— TASK DATA —
—————

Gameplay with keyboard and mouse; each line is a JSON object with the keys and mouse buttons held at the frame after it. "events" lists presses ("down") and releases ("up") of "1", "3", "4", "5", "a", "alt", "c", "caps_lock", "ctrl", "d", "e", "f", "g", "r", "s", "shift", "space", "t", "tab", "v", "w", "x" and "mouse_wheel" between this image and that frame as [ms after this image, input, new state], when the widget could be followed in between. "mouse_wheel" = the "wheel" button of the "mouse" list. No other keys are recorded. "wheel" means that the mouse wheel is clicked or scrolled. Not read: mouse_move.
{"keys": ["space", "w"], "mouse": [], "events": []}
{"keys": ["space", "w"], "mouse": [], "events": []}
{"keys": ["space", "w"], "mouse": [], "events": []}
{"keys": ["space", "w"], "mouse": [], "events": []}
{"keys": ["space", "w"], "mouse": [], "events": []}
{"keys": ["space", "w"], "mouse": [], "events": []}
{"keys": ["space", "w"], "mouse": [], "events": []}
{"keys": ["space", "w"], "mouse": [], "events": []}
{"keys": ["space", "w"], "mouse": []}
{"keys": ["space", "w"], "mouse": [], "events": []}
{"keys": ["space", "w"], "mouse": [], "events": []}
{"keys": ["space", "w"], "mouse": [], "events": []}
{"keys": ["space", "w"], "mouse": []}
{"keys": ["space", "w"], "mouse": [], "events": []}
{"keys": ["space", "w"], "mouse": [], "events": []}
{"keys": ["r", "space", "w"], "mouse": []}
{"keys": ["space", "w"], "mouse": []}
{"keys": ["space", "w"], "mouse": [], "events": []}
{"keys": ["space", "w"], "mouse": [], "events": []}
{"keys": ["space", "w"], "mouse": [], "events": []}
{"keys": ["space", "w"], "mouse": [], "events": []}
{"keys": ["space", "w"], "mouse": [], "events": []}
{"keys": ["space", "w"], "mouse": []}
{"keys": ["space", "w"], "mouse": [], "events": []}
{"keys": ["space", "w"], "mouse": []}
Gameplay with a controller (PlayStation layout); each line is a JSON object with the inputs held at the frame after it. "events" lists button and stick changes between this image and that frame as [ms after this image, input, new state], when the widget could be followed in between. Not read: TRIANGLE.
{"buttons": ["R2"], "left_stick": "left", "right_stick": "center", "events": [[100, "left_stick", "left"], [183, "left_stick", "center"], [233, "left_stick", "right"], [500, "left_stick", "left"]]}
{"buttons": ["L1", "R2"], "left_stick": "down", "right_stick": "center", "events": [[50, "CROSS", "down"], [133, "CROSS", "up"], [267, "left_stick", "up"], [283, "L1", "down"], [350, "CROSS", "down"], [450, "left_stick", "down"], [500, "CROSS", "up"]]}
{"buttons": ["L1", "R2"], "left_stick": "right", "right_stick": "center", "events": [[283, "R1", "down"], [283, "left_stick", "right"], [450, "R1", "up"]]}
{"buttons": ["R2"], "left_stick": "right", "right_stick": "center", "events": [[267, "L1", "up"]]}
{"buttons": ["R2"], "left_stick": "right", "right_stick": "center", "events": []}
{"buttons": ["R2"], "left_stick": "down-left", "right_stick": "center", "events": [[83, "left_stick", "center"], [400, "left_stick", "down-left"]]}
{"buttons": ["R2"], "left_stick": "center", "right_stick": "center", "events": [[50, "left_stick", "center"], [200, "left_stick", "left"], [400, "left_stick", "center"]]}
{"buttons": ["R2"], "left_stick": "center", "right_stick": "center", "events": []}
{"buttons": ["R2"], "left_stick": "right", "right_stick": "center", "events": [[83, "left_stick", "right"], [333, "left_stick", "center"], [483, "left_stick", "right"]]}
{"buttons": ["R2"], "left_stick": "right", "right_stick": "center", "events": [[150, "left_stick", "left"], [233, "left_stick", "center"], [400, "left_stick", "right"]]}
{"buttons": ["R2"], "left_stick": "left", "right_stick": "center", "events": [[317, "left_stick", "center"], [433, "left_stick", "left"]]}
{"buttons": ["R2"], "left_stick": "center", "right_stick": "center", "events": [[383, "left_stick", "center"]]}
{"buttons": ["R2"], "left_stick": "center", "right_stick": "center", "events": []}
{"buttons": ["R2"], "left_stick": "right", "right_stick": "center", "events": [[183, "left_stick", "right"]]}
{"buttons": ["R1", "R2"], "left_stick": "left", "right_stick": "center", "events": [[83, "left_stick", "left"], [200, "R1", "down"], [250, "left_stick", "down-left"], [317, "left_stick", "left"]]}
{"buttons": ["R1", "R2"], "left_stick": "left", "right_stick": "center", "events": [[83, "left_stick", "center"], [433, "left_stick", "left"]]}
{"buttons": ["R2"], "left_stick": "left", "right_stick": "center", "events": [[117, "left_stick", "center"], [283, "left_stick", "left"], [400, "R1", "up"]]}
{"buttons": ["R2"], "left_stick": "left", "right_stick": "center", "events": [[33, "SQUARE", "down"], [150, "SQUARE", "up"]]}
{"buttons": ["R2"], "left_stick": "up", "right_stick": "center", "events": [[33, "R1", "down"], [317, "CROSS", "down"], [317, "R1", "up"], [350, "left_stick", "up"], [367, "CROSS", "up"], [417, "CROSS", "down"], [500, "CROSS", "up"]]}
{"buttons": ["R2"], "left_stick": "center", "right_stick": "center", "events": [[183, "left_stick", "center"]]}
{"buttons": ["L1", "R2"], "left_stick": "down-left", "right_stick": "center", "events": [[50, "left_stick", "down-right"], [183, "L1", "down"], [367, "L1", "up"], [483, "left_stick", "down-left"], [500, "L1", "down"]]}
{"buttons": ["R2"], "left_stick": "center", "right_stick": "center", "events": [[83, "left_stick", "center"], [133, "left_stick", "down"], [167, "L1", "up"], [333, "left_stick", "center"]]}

—————

— WHAT NEEDS TO BE DONE —
Output all of the entries without altering a single word.

— TASK RESULT —
Gameplay with keyboard and mouse; each line is a JSON object with the keys and mouse buttons held at the frame after it. "events" lists presses ("down") and releases ("up") of "1", "3", "4", "5", "a", "alt", "c", "caps_lock", "ctrl", "d", "e", "f", "g", "r", "s", "shift", "space", "t", "tab", "v", "w", "x" and "mouse_wheel" between this image and that frame as [ms after this image, input, new state], when the widget could be followed in between. "mouse_wheel" = the "wheel" button of the "mouse" list. No other keys are recorded. "wheel" means that the mouse wheel is clicked or scrolled. Not read: mouse_move.
{"keys": ["space", "w"], "mouse": [], "events": []}
{"keys": ["space", "w"], "mouse": [], "events": []}
{"keys": ["space", "w"], "mouse": [], "events": []}
{"keys": ["space", "w"], "mouse": [], "events": []}
{"keys": ["space", "w"], "mouse": [], "events": []}
{"keys": ["space", "w"], "mouse": [], "events": []}
{"keys": ["space", "w"], "mouse": [], "events": []}
{"keys": ["space", "w"], "mouse": [], "events": []}
{"keys": ["space", "w"], "mouse": []}
{"keys": ["space", "w"], "mouse": [], "events": []}
{"keys": ["space", "w"], "mouse": [], "events": []}
{"keys": ["space", "w"], "mouse": [], "events": []}
{"keys": ["space", "w"], "mouse": []}
{"keys": ["space", "w"], "mouse": [], "events": []}
{"keys": ["space", "w"], "mouse": [], "events": []}
{"keys": ["r", "space", "w"], "mouse": []}
{"keys": ["space", "w"], "mouse": []}
{"keys": ["space", "w"], "mouse": [], "events": []}
{"keys": ["space", "w"], "mouse": [], "events": []}
{"keys": ["space", "w"], "mouse": [], "events": []}
{"keys": ["space", "w"], "mouse": [], "events": []}
{"keys": ["space", "w"], "mouse": [], "events": []}
{"keys": ["space", "w"], "mouse": []}
{"keys": ["space", "w"], "mouse": [], "events": []}
{"keys": ["space", "w"], "mouse": []}
Gameplay with a controller (PlayStation layout); each line is a JSON object with the inputs held at the frame after it. "events" lists button and stick changes between this image and that frame as [ms after this image, input, new state], when the widget could be followed in between. Not read: TRIANGLE.
{"buttons": ["R2"], "left_stick": "left", "right_stick": "center", "events": [[100, "left_stick", "left"], [183, "left_stick", "center"], [233, "left_stick", "right"], [500, "left_stick", "left"]]}
{"buttons": ["L1", "R2"], "left_stick": "down", "right_stick": "center", "events": [[50, "CROSS", "down"], [133, "CROSS", "up"], [267, "left_stick", "up"], [283, "L1", "down"], [350, "CROSS", "down"], [450, "left_stick", "down"], [500, "CROSS", "up"]]}
{"buttons": ["L1", "R2"], "left_stick": "right", "right_stick": "center", "events": [[283, "R1", "down"], [283, "left_stick", "right"], [450, "R1", "up"]]}
{"buttons": ["R2"], "left_stick": "right", "right_stick": "center", "events": [[267, "L1", "up"]]}
{"buttons": ["R2"], "left_stick": "right", "right_stick": "center", "events": []}
{"buttons": ["R2"], "left_stick": "down-left", "right_stick": "center", "events": [[83, "left_stick", "center"], [400, "left_stick", "down-left"]]}
{"buttons": ["R2"], "left_stick": "center", "right_stick": "center", "events": [[50, "left_stick", "center"], [200, "left_stick", "left"], [400, "left_stick", "center"]]}
{"buttons": ["R2"], "left_stick": "center", "right_stick": "center", "events": []}
{"buttons": ["R2"], "left_stick": "right", "right_stick": "center", "events": [[83, "left_stick", "right"], [333, "left_stick", "center"], [483, "left_stick", "right"]]}
{"buttons": ["R2"], "left_stick": "right", "right_stick": "center", "events": [[150, "left_stick", "left"], [233, "left_stick", "center"], [400, "left_stick", "right"]]}
{"buttons": ["R2"], "left_stick": "left", "right_stick": "center", "events": [[317, "left_stick", "center"], [433, "left_stick", "left"]]}
{"buttons": ["R2"], "left_stick": "center", "right_stick": "center", "events": [[383, "left_stick", "center"]]}
{"buttons": ["R2"], "left_stick": "center", "right_stick": "center", "events": []}
{"buttons": ["R2"], "left_stick": "right", "right_stick": "center", "events": [[183, "left_stick", "right"]]}
{"buttons": ["R1", "R2"], "left_stick": "left", "right_stick": "center", "events": [[83, "left_stick", "left"], [200, "R1", "down"], [250, "left_stick", "down-left"], [317, "left_stick", "left"]]}
{"buttons": ["R1", "R2"], "left_stick": "left", "right_stick": "center", "events": [[83, "left_stick", "center"], [433, "left_stick", "left"]]}
{"buttons": ["R2"], "left_stick": "left", "right_stick": "center", "events": [[117, "left_stick", "center"], [283, "left_stick", "left"], [400, "R1", "up"]]}
{"buttons": ["R2"], "left_stick": "left", "right_stick": "center", "events": [[33, "SQUARE", "down"], [150, "SQUARE", "up"]]}
{"buttons": ["R2"], "left_stick": "up", "right_stick": "center", "events": [[33, "R1", "down"], [317, "CROSS", "down"], [317, "R1", "up"], [350, "left_stick", "up"], [367, "CROSS", "up"], [417, "CROSS", "down"], [500, "CROSS", "up"]]}
{"buttons": ["R2"], "left_stick": "center", "right_stick": "center", "events": [[183, "left_stick", "center"]]}
{"buttons": ["L1", "R2"], "left_stick": "down-left", "right_stick": "center", "events": [[50, "left_stick", "down-right"], [183, "L1", "down"], [367, "L1", "up"], [483, "left_stick", "down-left"], [500, "L1", "down"]]}
{"buttons": ["R2"], "left_stick": "center", "right_stick": "center", "events": [[83, "left_stick", "center"], [133, "left_stick", "down"], [167, "L1", "up"], [333, "left_stick", "center"]]}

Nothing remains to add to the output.